As it turned out, it took me three years to find the opportunity, but eventually in mid 2010 I cleared my diary with determination, and headed to the US and Europe for three weeks.
If only there was a quicker (and cheaper) way to meet up with our colleagues around the world! Telephone calls and Skype just don’t do it: you need to see the maps and pictures on the walls at the East London Business Alliance, negotiate the claustrophobic woman trying to reach the Hope Program in Brooklyn without using the lift, see the streets in lower Manhattan where the Low Income Investment Fund makes loans, or listen to the story of the A2 Dominion housing trust over a bowl of soup in a West London pub, surrounded by their property developments.
However, while the opportunity to understand and experience what our peers are doing worldwide is immensely stimulating it also demonstrates that we should be very proud of what we are achieving at SVA, and in the Australian social sector more broadly.
We are not alone in wrestling with the challenge of impact measurement, at SVA or in the consulting business. We are certainly “excellent practice” in the way SVA focuses on funding growth plans, with clear deliverables and metrics.
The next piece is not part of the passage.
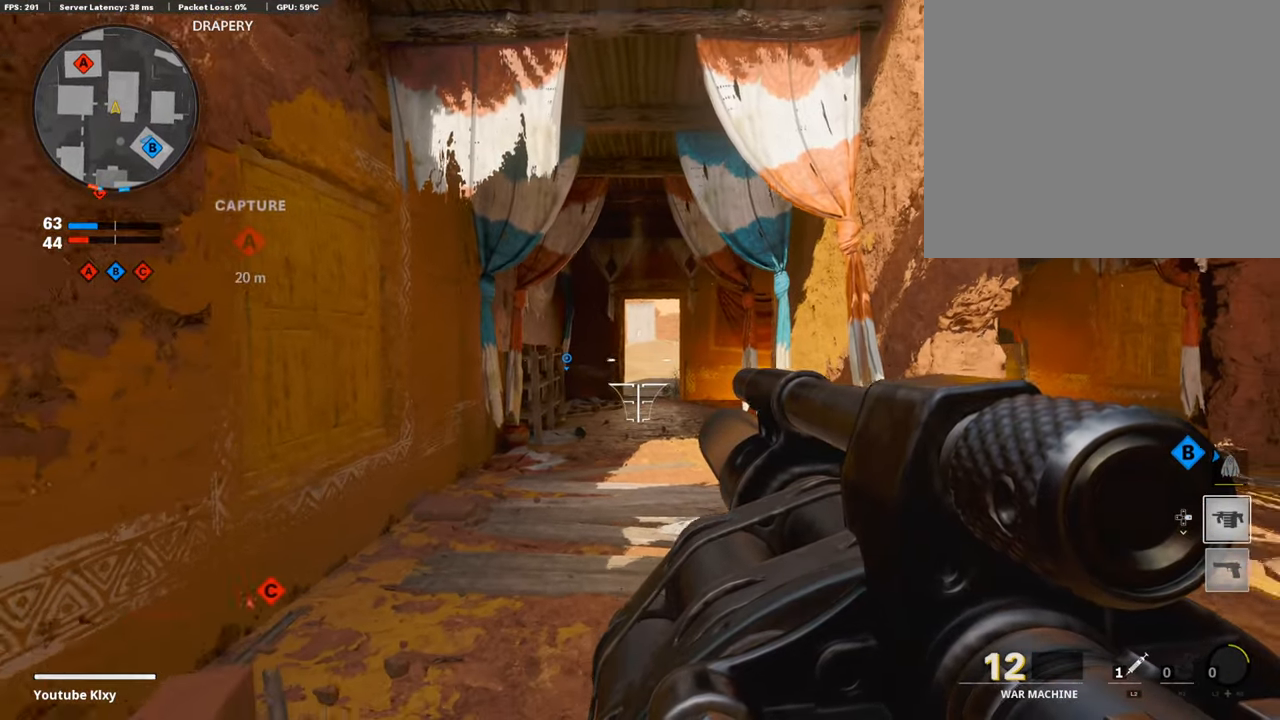
{"buttons": ["L1"], "left_stick": "up-left", "right_stick": "center", "events": [[236, "left_stick", "center"], [286, "left_stick", "left"], [371, "left_stick", "up-left"]]}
Furthermore I met with no non-profit consultants who are completely comfortable with their own impact measurement tools.
People were astonished to hear about a social investment on the scale of the GoodStart Childcare syndicate’s acquisition of 650 plus ABC Learning centres.
A few funders spoke of a slight backlash towards “engaged” and “strategic” philanthropy, which was concerning. The biggest funding entities appear to be becoming bureaucratic in their operations and less concerned with funding strategic goals, and more with tracking whether their money is spent on the specific item for which they believe it is intended. Indeed, at one point we decided that the distinction between “program” and “capacity” funding needs to be obliterated — funders must concentrate on funding organisations (and their strategic plans) holistically. We seem to be making good progress on this in Australia, with both private and public sector funders.
I spent a lot of time talking with service organisations about how they manage information and knowledge. Even for the very best of them it is still a journey of discovery (“we capture 85 per cent of our learnings, but only use 40 per cent”). This is not an area where someone has the answer, we have to learn from our colleagues but create our own innovative approaches.
But in other areas Australia has a lot to learn, particularly about social enterprise. In New York I was told about for-profits partnering with local government and non-profits to put supermarkets selling healthy food and employing local long-term unemployed into disadvantaged areas. We have to find ways here to better engage the profit motive with social ends, and to create taxation structures that simultaneously incentivise both.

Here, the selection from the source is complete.